▸ **WORK ITEM**
It is required that all of the data be written out exactly.

▸ **PROVIDED RECORDS**
|---|

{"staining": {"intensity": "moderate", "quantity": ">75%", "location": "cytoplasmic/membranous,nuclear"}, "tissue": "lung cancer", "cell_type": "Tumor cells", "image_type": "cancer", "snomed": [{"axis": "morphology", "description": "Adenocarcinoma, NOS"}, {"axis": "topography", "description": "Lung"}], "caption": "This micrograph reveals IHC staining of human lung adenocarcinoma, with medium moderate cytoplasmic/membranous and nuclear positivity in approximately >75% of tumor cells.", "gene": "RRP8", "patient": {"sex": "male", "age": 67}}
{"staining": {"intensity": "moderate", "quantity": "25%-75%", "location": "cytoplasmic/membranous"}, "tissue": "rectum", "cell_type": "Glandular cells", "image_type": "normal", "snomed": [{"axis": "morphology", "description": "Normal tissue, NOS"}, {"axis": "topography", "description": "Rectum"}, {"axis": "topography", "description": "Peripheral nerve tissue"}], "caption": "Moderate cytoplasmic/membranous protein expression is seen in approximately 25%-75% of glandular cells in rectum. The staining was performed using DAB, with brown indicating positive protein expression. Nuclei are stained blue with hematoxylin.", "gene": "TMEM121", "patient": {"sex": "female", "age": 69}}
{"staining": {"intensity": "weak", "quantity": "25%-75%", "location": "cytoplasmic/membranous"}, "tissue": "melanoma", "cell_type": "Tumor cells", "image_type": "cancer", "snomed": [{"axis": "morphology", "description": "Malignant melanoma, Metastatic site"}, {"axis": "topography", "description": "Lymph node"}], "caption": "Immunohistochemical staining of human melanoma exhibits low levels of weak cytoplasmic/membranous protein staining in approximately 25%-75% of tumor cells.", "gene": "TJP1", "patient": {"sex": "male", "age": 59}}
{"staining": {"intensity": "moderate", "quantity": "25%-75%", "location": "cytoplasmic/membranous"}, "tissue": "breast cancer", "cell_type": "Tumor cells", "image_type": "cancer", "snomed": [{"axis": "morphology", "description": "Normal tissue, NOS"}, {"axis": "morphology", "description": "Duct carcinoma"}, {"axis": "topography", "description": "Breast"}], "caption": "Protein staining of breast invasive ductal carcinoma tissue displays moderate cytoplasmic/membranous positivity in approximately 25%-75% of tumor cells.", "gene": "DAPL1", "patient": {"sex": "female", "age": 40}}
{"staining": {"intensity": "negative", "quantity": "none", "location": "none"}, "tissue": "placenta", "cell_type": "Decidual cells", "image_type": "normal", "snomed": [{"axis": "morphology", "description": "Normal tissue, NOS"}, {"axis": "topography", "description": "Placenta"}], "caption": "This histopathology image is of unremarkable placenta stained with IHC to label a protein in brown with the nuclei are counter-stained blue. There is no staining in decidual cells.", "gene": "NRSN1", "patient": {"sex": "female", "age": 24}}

|---|

▸ **REPLY TO THE EXERCISE**
{"staining": {"intensity": "moderate", "quantity": ">75%", "location": "cytoplasmic/membranous,nuclear"}, "tissue": "lung cancer", "cell_type": "Tumor cells", "image_type": "cancer", "snomed": [{"axis": "morphology", "description": "Adenocarcinoma, NOS"}, {"axis": "topography", "description": "Lung"}], "caption": "This micrograph reveals IHC staining of human lung adenocarcinoma, with medium moderate cytoplasmic/membranous and nuclear positivity in approximately >75% of tumor cells.", "gene": "RRP8", "patient": {"sex": "male", "age": 67}}
{"staining": {"intensity": "moderate", "quantity": "25%-75%", "location": "cytoplasmic/membranous"}, "tissue": "rectum", "cell_type": "Glandular cells", "image_type": "normal", "snomed": [{"axis": "morphology", "description": "Normal tissue, NOS"}, {"axis": "topography", "description": "Rectum"}, {"axis": "topography", "description": "Peripheral nerve tissue"}], "caption": "Moderate cytoplasmic/membranous protein expression is seen in approximately 25%-75% of glandular cells in rectum. The staining was performed using DAB, with brown indicating positive protein expression. Nuclei are stained blue with hematoxylin.", "gene": "TMEM121", "patient": {"sex": "female", "age": 69}}
{"staining": {"intensity": "weak", "quantity": "25%-75%", "location": "cytoplasmic/membranous"}, "tissue": "melanoma", "cell_type": "Tumor cells", "image_type": "cancer", "snomed": [{"axis": "morphology", "description": "Malignant melanoma, Metastatic site"}, {"axis": "topography", "description": "Lymph node"}], "caption": "Immunohistochemical staining of human melanoma exhibits low levels of weak cytoplasmic/membranous protein staining in approximately 25%-75% of tumor cells.", "gene": "TJP1", "patient": {"sex": "male", "age": 59}}
{"staining": {"intensity": "moderate", "quantity": "25%-75%", "location": "cytoplasmic/membranous"}, "tissue": "breast cancer", "cell_type": "Tumor cells", "image_type": "cancer", "snomed": [{"axis": "morphology", "description": "Normal tissue, NOS"}, {"axis": "morphology", "description": "Duct carcinoma"}, {"axis": "topography", "description": "Breast"}], "caption": "Protein staining of breast invasive ductal carcinoma tissue displays moderate cytoplasmic/membranous positivity in approximately 25%-75% of tumor cells.", "gene": "DAPL1", "patient": {"sex": "female", "age": 40}}
{"staining": {"intensity": "negative", "quantity": "none", "location": "none"}, "tissue": "placenta", "cell_type": "Decidual cells", "image_type": "normal", "snomed": [{"axis": "morphology", "description": "Normal tissue, NOS"}, {"axis": "topography", "description": "Placenta"}], "caption": "This histopathology image is of unremarkable placenta stained with IHC to label a protein in brown with the nuclei are counter-stained blue. There is no staining in decidual cells.", "gene": "NRSN1", "patient": {"sex": "female", "age": 24}}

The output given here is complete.